FORT WORTH Betty Buckley loves hanging out at home, where she spends time with several cutting horses, a donkey, cats and dogs and other pets and creatures that may stray onto her ranch west of Fort Worth. But, as would be expected from a Tony-winning Broadway legend, she isn’t any more excited than when she’s talking about seeing musicals and plays in New York.
At a recent lunch at Joe T. Garcia’s, her expressive eyes lit up, matching the girlishness in her voice, when talking about what was then her upcoming week in New York. She was planning to spend the days in rehearsal for a reading of a new musical called The Thing About Time, and the nights catching up on Broadway and off-Broadway shows.
“We’re going to the theater and we’ll be seeing everything; I’m so excited. We’re going to see Kinky Boots, [Bill Irwin’s] Old Hats, Pippin....I was in Pippin, you know,” she says, referring to the Tony-nominated revival of the Stephen Schwartz musical that Buckley was in on Broadway, as a replacement for the character of Catherine. Then, upon realizing that the big-buzz show, Matilda, was not on the schedule, she sends her longtime assistant, Cathy Brighenti, on a mental quest to figure out how they can work that musical — which could win the Best Musical Tony on Sunday night — into their schedule.
“We have to see Matilda!” she says.
Aside from her general love of the art form — musicals — with which she has built her reputation as a bona fide Broadway legend, you know that her excitement about seeing shows is in no small part due to the idea that with each new musical come more chances to learn more songs. She not only teaches the art of interpreting them to students across the country (one of her master classes is currently in session in Fort Worth), but she uses them in her concerts, which have, of late, become more wickedly clever than ever.
In 2011, she debuted Ah, Men! The Boys of Broadway — featuring songs originally sung by male characters — at Feinstein’s in New York, and then performed it across the country, including at the Modern Art Museum of Fort Worth. This week, she brings its follow-up, The Vixens of Broadway, to the Modern for two shows. This collection, which she debuted in 2012 in New York, features tunes by “the other woman.”

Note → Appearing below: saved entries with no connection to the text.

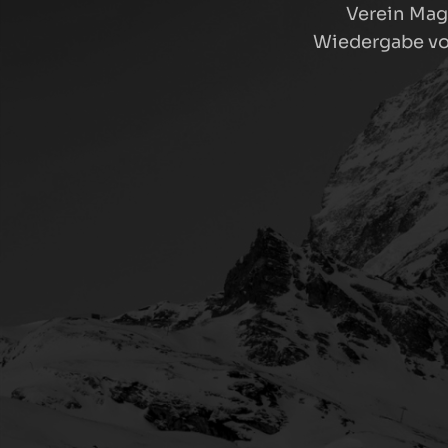
Verein Mag
Wiedergabe von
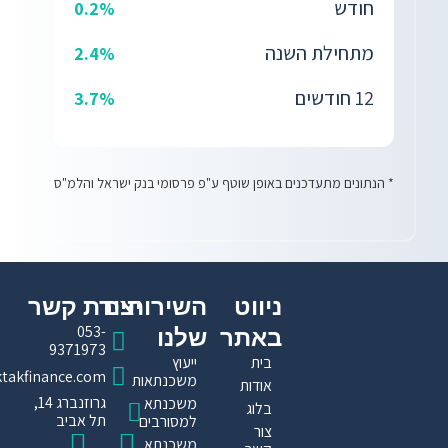
חודש
0.2%
מתחילת השנה
2.4%
12 חודשים
3.7%
* הנתונים מתעדכנים באופן שוטף ע"פ פרסומי בנק ישראל והלמ"ס
ניווט
השירותים
יצירת קשר​
053-
באתר
שלנו
9371973
בית
ייעוץ
ktakfinance.com
משכנתאות
אודות
גרוזנברג 14,
משכנתא
בלוג
תל אביב
למסורבים
צור
I
T
F
משכנתא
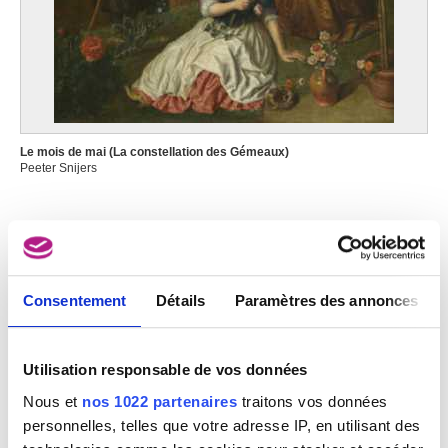
Forest / Bruxelles 1889 - Alger (Algérie) 1927
Saura Antonio
Huesca, Aragon (Espagne) 1930 - Cuenca (Castilla-La Mancha, Espagne)
1998
Sauter Aloys
Stabroek 1875 - Argentières, Seine-et-Marne (France) 1952
Le mois de mai (La constellation des Gémeaux)
Sauter Georg
Peeter Snijers
Markt Rettenbach, Bavière (Allemagne) 1866 - Brannenburg, Bavière
(Allemagne) 1937
Sauvage Piat Joseph
Tournai 1744 - 1818
Savery Hans I
Consentement
Détails
Paramètres des annonces
Courtrai vers 1564 - Haarlem (Pays-Bas) ? après 1626
Savery Roelandt
Courtrai 1576 - Utrecht (Pays-Bas) 1639
Utilisation responsable de vos données
Savery Roelandt
Nous et
nos 1022 partenaires
traitons vos données
Courtrai (Belgique) ca. 1576 - Utrecht (Pays-Bas) 1639
personnelles, telles que votre adresse IP, en utilisant des
Saverys Albert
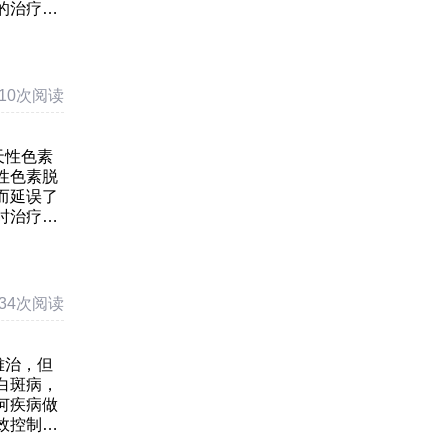
的治疗亦
，但是治
510次阅读
天性色素
性色素脱
而延误了
时治疗的
危害。其
534次阅读
难治，但
白斑病，
何疾病做
效控制病
不例外。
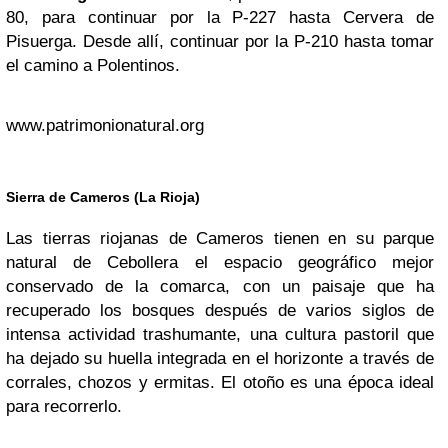
80, para continuar por la P-227 hasta Cervera de
Pisuerga. Desde allí, continuar por la P-210 hasta tomar
el camino a Polentinos.
www.patrimonionatural.org
Sierra de Cameros (La Rioja)
Las tierras riojanas de Cameros tienen en su parque
natural de Cebollera el espacio geográfico mejor
conservado de la comarca, con un paisaje que ha
recuperado los bosques después de varios siglos de
intensa actividad trashumante, una cultura pastoril que
ha dejado su huella integrada en el horizonte a través de
corrales, chozos y ermitas. El otoño es una época ideal
para recorrerlo.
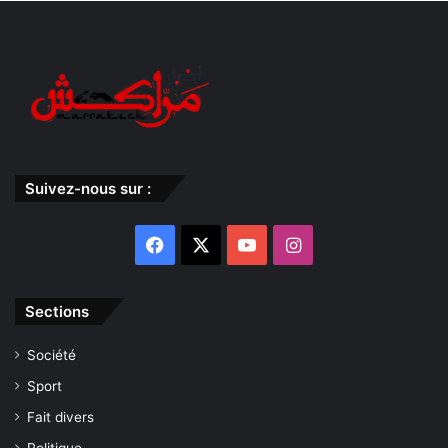
Suivez-nous sur :
Facebook
X
YouTube
Instagram
Sections
Société
Sport
Fait divers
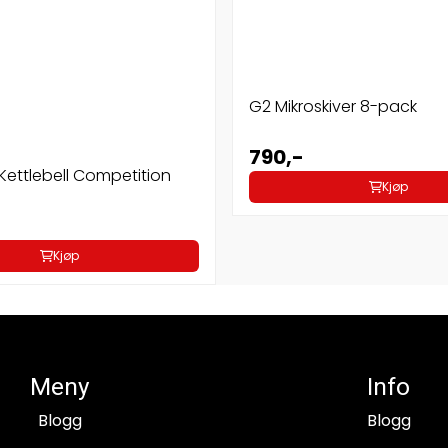
G2 Mikroskiver 8-pack
790,-
ettlebell Competition
Kjøp
Kjøp
Meny
Info
Blogg
Blogg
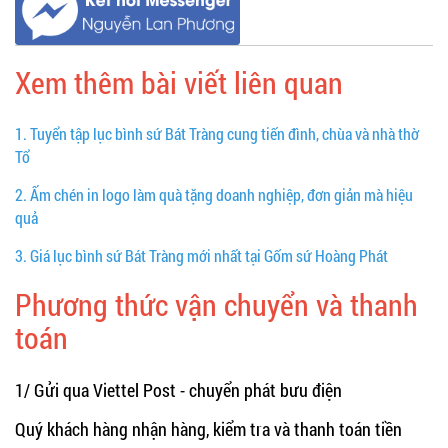
Xem thêm bài viết liên quan
1.
Tuyển tập lục bình sứ Bát Tràng cung tiến đình, chùa và nhà thờ
Tổ
2.
Ấm chén in logo làm quà tặng doanh nghiệp, đơn giản mà hiệu
quả
3.
Giá lục bình sứ Bát Tràng mới nhất tại Gốm sứ Hoàng Phát
Phương thức vận chuyển và thanh
toán
1/ Gửi qua Viettel Post - chuyển phát bưu điện
Quý khách hàng nhận hàng, kiểm tra và thanh toán tiền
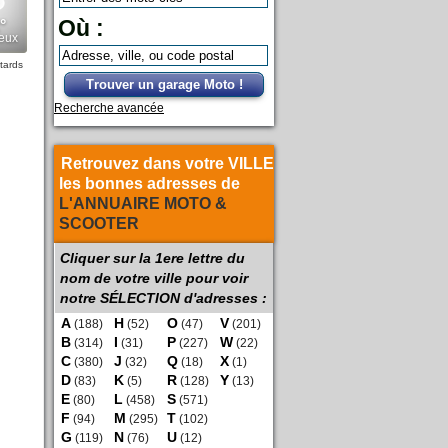
Où :
tards
Trouver un garage Moto !
Recherche avancée
Retrouvez dans votre VILLE
les bonnes adresses de
L'ANNUAIRE MOTO &
SCOOTER
Cliquer sur la 1ere lettre du
nom de votre ville pour voir
notre SÉLECTION d'adresses :
A
H
O
V
(188)
(52)
(47)
(201)
B
I
P
W
(314)
(31)
(227)
(22)
C
J
Q
X
(380)
(32)
(18)
(1)
D
K
R
Y
(83)
(5)
(128)
(13)
E
L
S
(80)
(458)
(571)
F
M
T
(94)
(295)
(102)
G
N
U
(119)
(76)
(12)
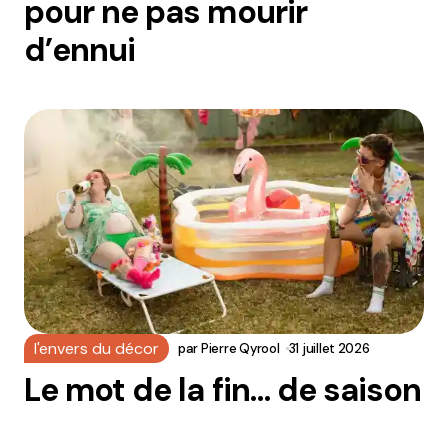
pour ne pas mourir
d’ennui
l'envers du décor
par
Pierre Qyrool
31 juillet 2026
Le mot de la fin… de saison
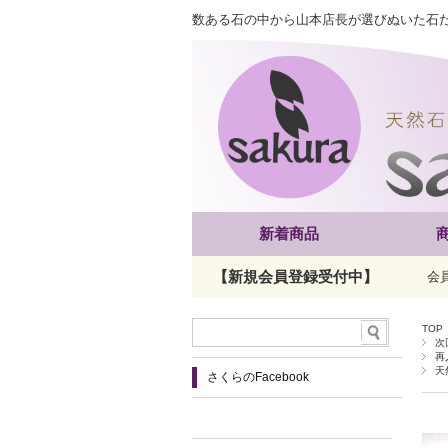
数ある石の中から山本店長が選びぬいた石
新着商品
【新規会員登録受付中】
会
TOP
次
再
天
さくらのFacebook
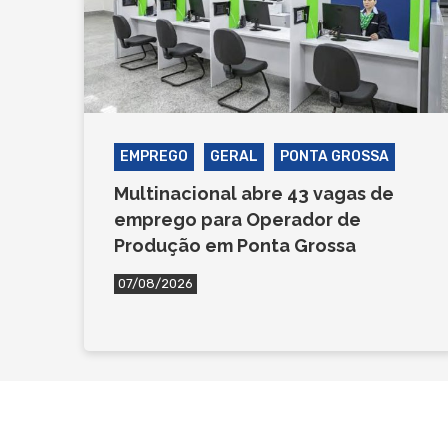
EMPREGO
GERAL
PONTA GROSSA
Multinacional abre 43 vagas de
emprego para Operador de
Produção em Ponta Grossa
07/08/2026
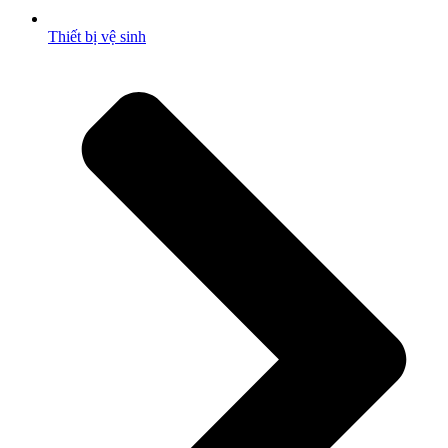
Thiết bị vệ sinh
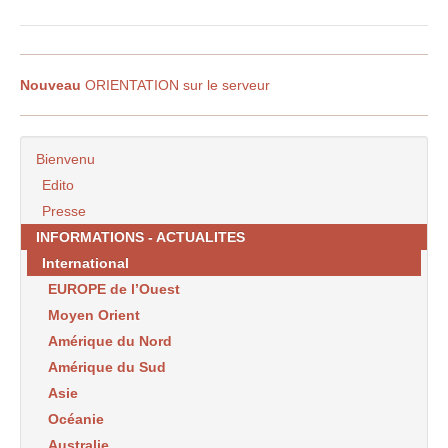
Nouveau
ORIENTATION sur le serveur
Bienvenu
Edito
Presse
INFORMATIONS - ACTUALITES
International
EUROPE de l’Ouest
Moyen Orient
Amérique du Nord
Amérique du Sud
Asie
Océanie
Australie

“The ‘other woman’ in Broadway terms is the second lead,” she says. “The mezzo also got the fun stuff. It’s very funny and lively and mischievous.”
In Vixens, the tunes include well-known songs like When You’re Good to Mama (from Chicago), Another Suitcase in Another Hall (Evita) and I Cain’t Say No ( Oklahoma!); as well as The Gentleman Is a Dope (from the Rodgers and Hammerstein flop Allegro), Unusual Way ( Nine) and The Miller’s Son (A Little Night Music).
In Ah, Men, she reworked the My Fair Lady song A Hymn to Him (performed by Higgins) into a rant about all the great male roles she could have played. In Vixens, its counterpart is the parody Play the Other Woman, set to the tune of You Gotta Get a Gimmick from Gypsy.
“It’s such a fun song,” she says.
If you’ve seen Buckley perform in concert in large venues, such as Bass Hall (with the Fort Worth Symphony Orchestra), you know she loves to throw in tunes by some of her favorite singer-songwriters, like James Taylor and Joni Mitchell. But the focus on Broadway, and reinventing its tunes, comes, in part, from years of playing at Feinstein’s, the famed club and cabaret in midtown Manhattan.
“Feinstein’s always insists on a Broadway repertoire,” she says. “In the olden days, I would do songs from singer-songwriters, and [the producers] would get letters. People wanted to hear Broadway. It’s literally in my contract that I have to do Broadway songs.”
Not that she minds.
Lately, she’s been as busy as ever. In early 2013, she performed in a London revival of the forgotten Jerry Herman musical Dear World, reuniting with her Cats assistant director Gillian Lynne. During that time, she was inducted into the Theatre Hall of Fame (but was in London, so friend Ellen Burstyn accepted it on her behalf). And after her Fort Worth engagements, she’ll return to the Big Apple to begin work on the previously unproduced Horton Foote play Old Friends, opposite Lois Smith and Hallie Foote, which is scheduled to open Aug. 20 at New York’s Signature Theatre.
And if she finds any downtime in that process, you know she’ll be seeing as much theater as she can fit in.
After all, even though she won’t divulge any details, she is already working on a concept concert to follow up Vixens.